Maze Vaults on Oversubcribed Private Placement

Maze Therapeutics, Inc. (NASDAQ: MAZE) shares rose sharply Thursday. The San Francisco-based Maze, a clinical-stage biopharmaceutical company developing small molecule precision medicines for patients with kidney and metabolic diseases, today announced it has entered into a securities purchase agreement for an oversubscribed private placement of its securities for gross proceeds of approximately $150.0 million, before deducting placement agent fees and other expenses.

The private placement includes participation from both new and existing investors including Frazier Life Sciences, Deep Track Capital, Driehaus Capital Management, Janus Henderson Investors, Logos Capital, TCGX, and Venrock Healthcare Capital Partners, as well as other healthcare dedicated funds.

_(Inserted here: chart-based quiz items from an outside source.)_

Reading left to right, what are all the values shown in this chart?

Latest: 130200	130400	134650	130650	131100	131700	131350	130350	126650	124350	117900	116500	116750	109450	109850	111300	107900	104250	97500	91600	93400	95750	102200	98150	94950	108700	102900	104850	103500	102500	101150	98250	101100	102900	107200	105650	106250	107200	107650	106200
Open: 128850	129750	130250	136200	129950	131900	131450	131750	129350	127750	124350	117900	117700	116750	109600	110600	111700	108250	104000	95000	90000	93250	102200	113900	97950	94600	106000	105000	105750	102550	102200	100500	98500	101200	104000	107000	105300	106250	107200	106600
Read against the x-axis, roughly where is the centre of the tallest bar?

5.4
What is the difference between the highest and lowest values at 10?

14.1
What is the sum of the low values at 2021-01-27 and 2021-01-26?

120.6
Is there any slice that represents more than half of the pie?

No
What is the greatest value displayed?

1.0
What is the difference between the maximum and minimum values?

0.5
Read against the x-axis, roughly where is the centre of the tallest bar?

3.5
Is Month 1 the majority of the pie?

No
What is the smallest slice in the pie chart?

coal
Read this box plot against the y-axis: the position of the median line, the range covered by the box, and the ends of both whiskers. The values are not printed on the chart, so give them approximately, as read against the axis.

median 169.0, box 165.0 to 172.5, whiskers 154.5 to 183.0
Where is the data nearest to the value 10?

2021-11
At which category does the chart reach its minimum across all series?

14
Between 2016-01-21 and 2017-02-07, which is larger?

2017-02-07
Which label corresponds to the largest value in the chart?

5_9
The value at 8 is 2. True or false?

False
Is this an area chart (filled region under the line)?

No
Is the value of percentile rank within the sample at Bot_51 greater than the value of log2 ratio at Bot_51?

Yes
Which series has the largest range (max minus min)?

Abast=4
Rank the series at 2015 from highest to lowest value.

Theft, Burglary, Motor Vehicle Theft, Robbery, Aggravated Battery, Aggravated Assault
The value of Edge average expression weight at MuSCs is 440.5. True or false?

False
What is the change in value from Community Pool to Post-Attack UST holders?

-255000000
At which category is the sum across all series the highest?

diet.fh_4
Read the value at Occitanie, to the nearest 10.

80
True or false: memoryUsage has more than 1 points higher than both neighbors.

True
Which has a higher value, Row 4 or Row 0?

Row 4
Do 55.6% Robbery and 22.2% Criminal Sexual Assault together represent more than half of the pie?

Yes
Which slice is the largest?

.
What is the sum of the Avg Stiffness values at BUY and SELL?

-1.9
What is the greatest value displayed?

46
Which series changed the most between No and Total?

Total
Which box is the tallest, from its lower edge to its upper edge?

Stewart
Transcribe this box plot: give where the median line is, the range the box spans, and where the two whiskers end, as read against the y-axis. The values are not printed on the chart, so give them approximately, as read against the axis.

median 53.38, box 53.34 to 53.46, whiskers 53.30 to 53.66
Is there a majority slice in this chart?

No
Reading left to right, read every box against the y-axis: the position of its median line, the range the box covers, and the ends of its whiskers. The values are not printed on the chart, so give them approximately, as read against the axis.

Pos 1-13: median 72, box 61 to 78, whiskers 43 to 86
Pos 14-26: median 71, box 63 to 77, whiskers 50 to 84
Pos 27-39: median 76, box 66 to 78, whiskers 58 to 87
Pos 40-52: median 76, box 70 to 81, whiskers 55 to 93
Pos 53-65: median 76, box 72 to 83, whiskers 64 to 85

The private placement will be for 4,000,002 shares of common stock at a price of $16.25 per share, representing a premium to the last closing price. In lieu of common stock, certain

investors purchased 5,231,090 pre-funded warrants at a purchase price of $16.249 per pre-funded warrant, which equals the purchase price per share of common stock, less the $0.001 per share exercise price of each pre-funded warrant.

The pre-funded warrants are exercisable at any time after their original issuance and will not expire.

The private placement is expected to close on Friday, Sept. 12, subject to the satisfaction of customary closing conditions.

Shares in MAZE popped $8.32, or 51.9%, to $24.34.